■ Task instructions
Copy every record word for word. The images stay behind.

Saved entries
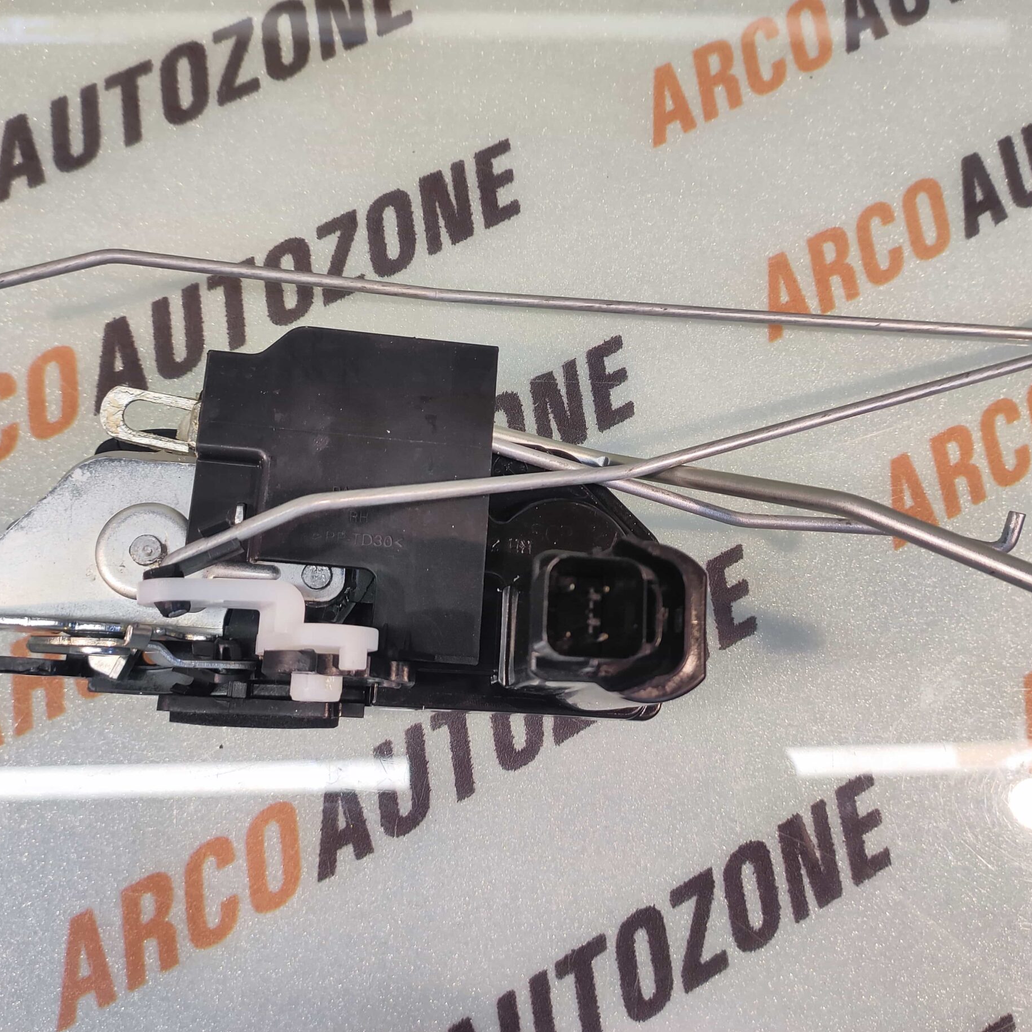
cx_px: 519
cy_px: 495
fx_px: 708
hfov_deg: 72.1
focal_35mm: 21
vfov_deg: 72.1
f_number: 1.79
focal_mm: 4.74
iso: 118
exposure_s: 1/33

■ Response box
cx_px: 519
cy_px: 495
fx_px: 708
hfov_deg: 72.1
focal_35mm: 21
vfov_deg: 72.1
f_number: 1.79
focal_mm: 4.74
iso: 118
exposure_s: 1/33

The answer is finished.